» Fragmento del documento:

Tenemos por lo tanto demasiadas potencias para nuestras necesidades. Pueden fácilmente observar que la mayoría, la inmensa mayoría, de las impresiones que recibimos de nuestros sentidos no nos sirven para nada, son inutilizables, no representan ningún papel en el funcionamiento de los aparatos esenciales para la conservación de la vida. Vemos demasiadas cosas, entendemos demasiadas cosas con las que no hacemos nada ni nada podemos hacer, como sucede en ocasiones con las palabras de un conferenciante.
La misma observación en cuanto a nuestros poderes de acción: podemos ejecutar una multitud de actos que no tienen ninguna oportunidad de encontrar su función en las operaciones indispensables o importantes de la vida. Podemos trazar un círculo, hacer actuar a los músculos de nuestro rostro, andar en cadencia; todo esto, que ha permitido crear la geometría, la comedia y el arte militar, es acción inútil en sí para el funcionamiento vital.

» Problema: Prolonga el fragmento anterior sobre el exceso de nuestras facultades sensoriales y de acción, empezando justo después de su última oración.

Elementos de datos
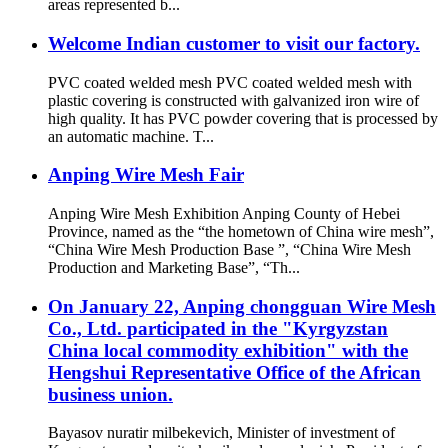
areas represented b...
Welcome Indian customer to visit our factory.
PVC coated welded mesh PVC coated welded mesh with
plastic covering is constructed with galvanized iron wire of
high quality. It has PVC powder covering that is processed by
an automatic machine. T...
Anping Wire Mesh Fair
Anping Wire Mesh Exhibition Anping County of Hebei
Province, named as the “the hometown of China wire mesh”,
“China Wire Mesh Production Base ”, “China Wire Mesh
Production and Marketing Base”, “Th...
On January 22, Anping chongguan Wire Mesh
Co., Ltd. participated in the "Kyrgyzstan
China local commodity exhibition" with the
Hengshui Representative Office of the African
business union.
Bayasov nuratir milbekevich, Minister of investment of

* * *

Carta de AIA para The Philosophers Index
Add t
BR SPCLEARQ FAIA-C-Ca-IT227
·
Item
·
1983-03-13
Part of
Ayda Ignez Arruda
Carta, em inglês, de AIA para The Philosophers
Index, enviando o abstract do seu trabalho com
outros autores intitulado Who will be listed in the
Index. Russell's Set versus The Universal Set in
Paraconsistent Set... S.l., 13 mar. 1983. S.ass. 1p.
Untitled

* * *

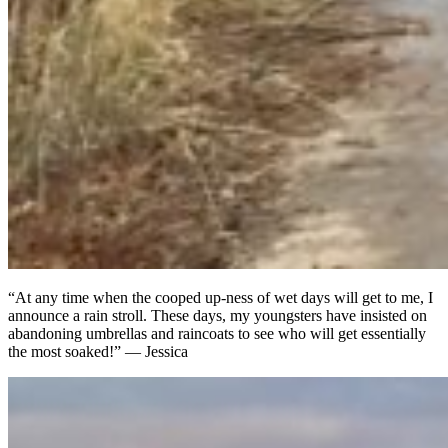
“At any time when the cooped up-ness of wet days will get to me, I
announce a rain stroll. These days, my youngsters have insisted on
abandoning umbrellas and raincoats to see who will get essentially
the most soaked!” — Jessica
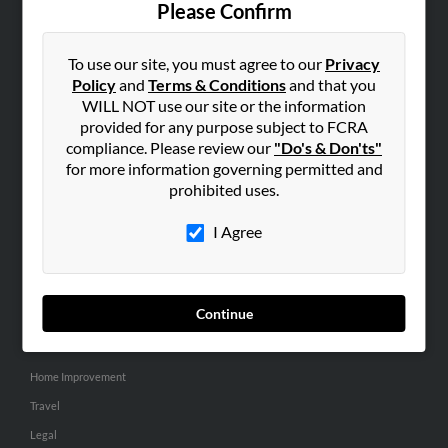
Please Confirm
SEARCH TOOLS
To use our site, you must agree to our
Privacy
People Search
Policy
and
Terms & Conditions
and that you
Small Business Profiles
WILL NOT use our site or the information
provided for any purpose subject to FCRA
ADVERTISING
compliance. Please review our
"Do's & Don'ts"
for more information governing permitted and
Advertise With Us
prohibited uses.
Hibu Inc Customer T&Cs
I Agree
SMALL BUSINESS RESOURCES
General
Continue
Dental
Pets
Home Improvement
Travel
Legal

» Respuesta:
De este modo, los medios de relación de la vida, nuestros sentidos, nuestros miembros articulados, las imágenes y los signos, que dirigen nuestras acciones y la distribución de nuestras energías, que coordinan los movimientos de nuestra marioneta, podrían emplearse únicamente en el servicio de nuestras necesidades fisiológicas, y limitarse a atacar el medio en el que vivimos, o a defendernos de él, de manera que su único quehacer consistiera en la conservación de nuestra existencia.
Podríamos no llevar más que una vida estrictamente ocupada del cuidado de nuestra máquina para vivir, perfectamente indiferentes o insensibles a todo lo que no interpreta ningún papel en los ciclos de transformación que componen nuestro funcionamiento orgánico; no resintiendo, no realizando nada más que lo necesario, no haciendo nada que no fuera una reacción limitada, una respuesta finita a alguna intervención exterior. Pues nuestros actos útiles son finitos. Van de un estado a otro.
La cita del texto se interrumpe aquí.